Agora passemos à história ficcional: no filme "O homem com dois cérebros" (The man with two brains, EUA, 1983, dir: Carl Renner) o neurocirurgião Michael Hfuhruhurr (Steve Martin) se apaixona por um cérebro sem corpo à espera por um transplante, com "quem" se comunica telepaticamente. Esse cérebro em uma cuba – mantido vivo graças a uma tecnologia desenvolvida pelo cientista Dr. Alfred Necessiter – pertence à mulher dos seus sonhos. O problema é que ela (ou melhor, seu cérebro) não tem um corpo. Hfuhuruhurr, que é incapaz de matar uma pessoa, pensa inicialmente em transplantá-lo em um gorila (mas rapidamente desiste da ideia ao se imaginar fazendo sexo com tal animal). Depois pensa em matar uma prostituta, mas também desiste porque sua amada teria uma voz irritante. Finalmente, Hfuhuruhurr acaba realizando o transplante no belo corpo de sua esposa Dolores Benedict (Kathleen Turner), que acabara de ser assassinada. A piada do filme é que, sem que o neurocirurgião saiba, o "eu" cujo cérebro ele se apaixonou tem uma espécie de transtorno de compulsão alimentar. Com isso, após o processo de transplante do cérebro de sua amada no corpo de Dolores, esta torna-se, em pouco tempo, extremamente obesa, tal como seu "corpo" anterior.

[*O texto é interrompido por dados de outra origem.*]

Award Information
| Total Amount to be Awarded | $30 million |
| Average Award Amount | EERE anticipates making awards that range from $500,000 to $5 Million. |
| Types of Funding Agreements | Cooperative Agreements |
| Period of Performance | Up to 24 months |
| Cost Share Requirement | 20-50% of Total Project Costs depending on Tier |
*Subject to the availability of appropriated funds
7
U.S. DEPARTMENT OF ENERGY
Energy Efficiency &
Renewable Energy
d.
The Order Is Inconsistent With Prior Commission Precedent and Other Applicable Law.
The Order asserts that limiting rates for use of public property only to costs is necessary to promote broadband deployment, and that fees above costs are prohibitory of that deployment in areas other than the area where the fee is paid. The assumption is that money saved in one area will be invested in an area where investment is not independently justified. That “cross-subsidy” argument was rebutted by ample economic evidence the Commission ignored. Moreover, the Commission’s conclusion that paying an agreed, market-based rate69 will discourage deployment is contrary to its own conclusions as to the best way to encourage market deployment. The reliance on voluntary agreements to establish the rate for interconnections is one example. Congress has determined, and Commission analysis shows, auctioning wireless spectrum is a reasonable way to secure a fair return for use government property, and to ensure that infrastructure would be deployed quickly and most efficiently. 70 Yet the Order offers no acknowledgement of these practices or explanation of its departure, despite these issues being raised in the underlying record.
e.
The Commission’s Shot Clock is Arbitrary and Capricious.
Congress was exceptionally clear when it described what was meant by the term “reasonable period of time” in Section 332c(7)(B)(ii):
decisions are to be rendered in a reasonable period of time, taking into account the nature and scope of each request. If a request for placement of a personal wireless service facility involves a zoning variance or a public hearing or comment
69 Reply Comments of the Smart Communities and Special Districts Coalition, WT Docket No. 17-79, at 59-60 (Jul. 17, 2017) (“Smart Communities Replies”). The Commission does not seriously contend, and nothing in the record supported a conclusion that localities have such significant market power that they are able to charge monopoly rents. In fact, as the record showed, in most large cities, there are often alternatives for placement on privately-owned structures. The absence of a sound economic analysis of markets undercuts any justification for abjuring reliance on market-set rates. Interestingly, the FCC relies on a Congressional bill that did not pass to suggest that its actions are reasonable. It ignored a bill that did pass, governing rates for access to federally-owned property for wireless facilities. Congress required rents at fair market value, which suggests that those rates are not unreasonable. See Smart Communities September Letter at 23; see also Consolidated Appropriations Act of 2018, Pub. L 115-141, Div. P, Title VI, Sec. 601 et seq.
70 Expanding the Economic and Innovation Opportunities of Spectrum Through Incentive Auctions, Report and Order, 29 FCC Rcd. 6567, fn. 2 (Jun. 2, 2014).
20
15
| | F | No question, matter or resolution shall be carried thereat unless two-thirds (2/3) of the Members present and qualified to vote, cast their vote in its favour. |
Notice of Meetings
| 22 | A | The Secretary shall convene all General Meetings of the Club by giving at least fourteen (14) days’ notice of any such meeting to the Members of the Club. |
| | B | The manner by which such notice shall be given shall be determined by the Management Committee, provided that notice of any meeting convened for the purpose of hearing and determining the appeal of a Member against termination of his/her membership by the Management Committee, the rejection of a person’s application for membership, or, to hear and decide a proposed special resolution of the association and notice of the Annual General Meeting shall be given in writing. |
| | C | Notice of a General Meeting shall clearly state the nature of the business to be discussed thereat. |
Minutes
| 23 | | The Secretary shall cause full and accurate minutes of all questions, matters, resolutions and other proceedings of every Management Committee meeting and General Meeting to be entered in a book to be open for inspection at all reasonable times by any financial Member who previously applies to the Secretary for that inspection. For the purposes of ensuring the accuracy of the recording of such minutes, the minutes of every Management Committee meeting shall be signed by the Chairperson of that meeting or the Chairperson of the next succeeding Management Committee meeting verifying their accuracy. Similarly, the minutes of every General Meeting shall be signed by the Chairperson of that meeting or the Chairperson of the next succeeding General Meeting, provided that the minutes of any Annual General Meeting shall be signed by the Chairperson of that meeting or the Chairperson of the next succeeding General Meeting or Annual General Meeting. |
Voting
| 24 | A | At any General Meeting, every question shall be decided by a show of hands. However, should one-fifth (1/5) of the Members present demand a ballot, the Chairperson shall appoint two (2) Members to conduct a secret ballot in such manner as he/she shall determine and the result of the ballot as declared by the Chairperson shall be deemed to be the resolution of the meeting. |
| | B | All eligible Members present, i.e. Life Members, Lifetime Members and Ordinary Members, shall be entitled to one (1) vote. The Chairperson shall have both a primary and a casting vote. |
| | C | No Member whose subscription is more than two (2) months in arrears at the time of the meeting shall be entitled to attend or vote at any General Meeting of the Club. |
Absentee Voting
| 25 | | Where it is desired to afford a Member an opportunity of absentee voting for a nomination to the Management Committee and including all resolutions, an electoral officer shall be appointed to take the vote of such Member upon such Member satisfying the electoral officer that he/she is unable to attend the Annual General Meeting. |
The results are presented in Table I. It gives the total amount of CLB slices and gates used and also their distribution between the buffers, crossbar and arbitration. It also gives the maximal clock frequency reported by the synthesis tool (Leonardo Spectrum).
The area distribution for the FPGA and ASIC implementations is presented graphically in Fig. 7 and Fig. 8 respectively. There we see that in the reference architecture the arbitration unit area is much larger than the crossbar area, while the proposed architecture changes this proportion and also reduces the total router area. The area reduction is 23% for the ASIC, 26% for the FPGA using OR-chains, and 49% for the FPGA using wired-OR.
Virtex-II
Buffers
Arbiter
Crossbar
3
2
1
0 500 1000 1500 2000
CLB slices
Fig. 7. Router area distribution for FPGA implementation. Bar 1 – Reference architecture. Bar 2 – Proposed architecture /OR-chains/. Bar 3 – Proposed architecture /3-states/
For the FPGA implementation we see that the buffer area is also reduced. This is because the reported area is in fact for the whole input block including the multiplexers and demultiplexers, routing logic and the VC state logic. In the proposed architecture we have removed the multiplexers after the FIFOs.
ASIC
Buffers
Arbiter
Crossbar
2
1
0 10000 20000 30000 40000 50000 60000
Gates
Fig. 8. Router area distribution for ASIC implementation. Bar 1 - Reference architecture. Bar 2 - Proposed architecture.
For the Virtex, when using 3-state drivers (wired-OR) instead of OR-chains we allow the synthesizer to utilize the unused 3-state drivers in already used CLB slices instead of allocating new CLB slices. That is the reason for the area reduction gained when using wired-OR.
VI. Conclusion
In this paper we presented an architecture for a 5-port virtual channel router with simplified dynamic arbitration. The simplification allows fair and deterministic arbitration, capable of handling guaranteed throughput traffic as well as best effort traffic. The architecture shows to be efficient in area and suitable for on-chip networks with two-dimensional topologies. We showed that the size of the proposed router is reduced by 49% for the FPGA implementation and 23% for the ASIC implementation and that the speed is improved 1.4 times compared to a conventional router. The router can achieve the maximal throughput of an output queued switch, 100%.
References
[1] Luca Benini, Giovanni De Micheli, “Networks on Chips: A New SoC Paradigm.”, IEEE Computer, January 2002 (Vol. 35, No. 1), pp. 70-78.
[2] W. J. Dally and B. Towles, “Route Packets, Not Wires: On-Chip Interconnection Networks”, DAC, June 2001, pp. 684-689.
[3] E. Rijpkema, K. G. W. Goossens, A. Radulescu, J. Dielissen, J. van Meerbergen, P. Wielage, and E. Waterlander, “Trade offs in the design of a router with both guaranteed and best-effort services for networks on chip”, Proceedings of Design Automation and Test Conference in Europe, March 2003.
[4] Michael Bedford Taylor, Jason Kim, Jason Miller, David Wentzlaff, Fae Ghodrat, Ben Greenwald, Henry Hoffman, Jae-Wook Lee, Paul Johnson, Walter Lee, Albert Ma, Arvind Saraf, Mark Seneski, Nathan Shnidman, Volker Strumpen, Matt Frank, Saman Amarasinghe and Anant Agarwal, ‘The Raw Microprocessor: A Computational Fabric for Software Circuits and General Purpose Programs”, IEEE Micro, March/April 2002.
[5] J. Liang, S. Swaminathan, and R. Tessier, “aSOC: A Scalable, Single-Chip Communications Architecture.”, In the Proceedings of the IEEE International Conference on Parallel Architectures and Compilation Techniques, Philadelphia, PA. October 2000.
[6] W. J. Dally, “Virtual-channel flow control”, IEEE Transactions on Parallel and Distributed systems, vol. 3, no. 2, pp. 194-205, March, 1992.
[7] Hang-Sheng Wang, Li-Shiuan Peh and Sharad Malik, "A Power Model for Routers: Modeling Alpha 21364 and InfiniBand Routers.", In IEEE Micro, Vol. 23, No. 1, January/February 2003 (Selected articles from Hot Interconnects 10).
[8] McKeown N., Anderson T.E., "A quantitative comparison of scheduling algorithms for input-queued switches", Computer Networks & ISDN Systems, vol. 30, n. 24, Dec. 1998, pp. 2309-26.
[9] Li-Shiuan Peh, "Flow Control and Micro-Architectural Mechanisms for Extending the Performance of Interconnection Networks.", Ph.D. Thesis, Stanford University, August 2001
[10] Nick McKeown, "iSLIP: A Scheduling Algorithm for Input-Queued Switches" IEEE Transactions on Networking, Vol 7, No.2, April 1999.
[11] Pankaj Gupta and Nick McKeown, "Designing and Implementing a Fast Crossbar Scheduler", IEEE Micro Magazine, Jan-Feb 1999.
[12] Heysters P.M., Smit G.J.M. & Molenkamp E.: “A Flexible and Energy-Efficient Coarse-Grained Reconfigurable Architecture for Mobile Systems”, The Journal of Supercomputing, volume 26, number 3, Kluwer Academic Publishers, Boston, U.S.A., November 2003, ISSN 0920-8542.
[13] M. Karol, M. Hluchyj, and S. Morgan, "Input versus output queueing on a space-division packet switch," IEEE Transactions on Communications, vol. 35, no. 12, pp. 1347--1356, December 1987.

O que estas duas histórias tem em comum é a ideia de que nós somos os nossos cérebros, ou seja, tudo o que somos, pensamos e sentimos não somente ESTÁ no nosso cérebro mas como, de certa forma, É o nosso cérebro. Como afirmou o geneticista Francis Crick, no livro A hipótese espantosa, "você, suas alegrias e tristezas, suas lembranças e ambições, seu senso de identidade pessoal e livre-arbítrio, não são mais do que o comportamento de um imenso conjunto de células nervosas e suas moléculas associadas". Assim, na hipótese de um transplante de cérebro, na verdade o que estaria sendo realizado seria um transplante de corpo, haja vista que o "eu", com todas as suas peculiaridades e singularidades, estaria contido no cérebro – ou melhor, seria o cérebro. Como disse o neurocientista alemão Manfred Spitzer (nesta entrevista), "ninguém quer um outro cérebro, mesmo se ele estivesse cheio de conhecimento. O seu cérebro é sua identidade. Você é o seu cérebro. Se alguém te desse outro cérebro, você não seria mais você". Isto não é tão óbvio? O que pretendo argumentar abaixo é que não: isto não é óbvio e não, não somos o nosso cérebro!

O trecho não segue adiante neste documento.